= Your assignment =
Whenever an image turns up, omit it and return the remaining data exactly.

= Data =

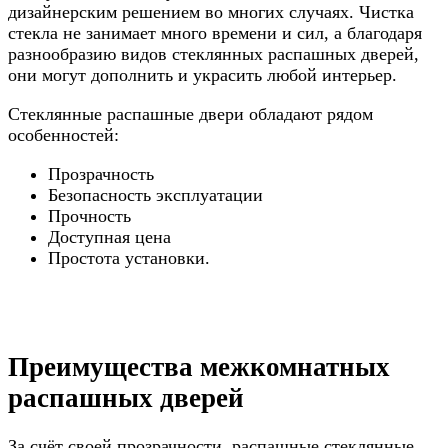
дизайнерским решением во многих случаях. Чистка
стекла не занимает много времени и сил, а благодаря
разнообразию видов стеклянных распашных дверей,
они могут дополнить и украсить любой интерьер.
Стеклянные распашные двери обладают рядом
особенностей:
Прозрачность
Безопасность эксплуатации
Прочность
Доступная цена
Простота установки.
Преимущества межкомнатных
распашных дверей
За счёт своей прозрачности, распашные стеклянные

= Answer space =
дизайнерским решением во многих случаях. Чистка
стекла не занимает много времени и сил, а благодаря
разнообразию видов стеклянных распашных дверей,
они могут дополнить и украсить любой интерьер.
Стеклянные распашные двери обладают рядом
особенностей:
Прозрачность
Безопасность эксплуатации
Прочность
Доступная цена
Простота установки.
Преимущества межкомнатных
распашных дверей
За счёт своей прозрачности, распашные стеклянные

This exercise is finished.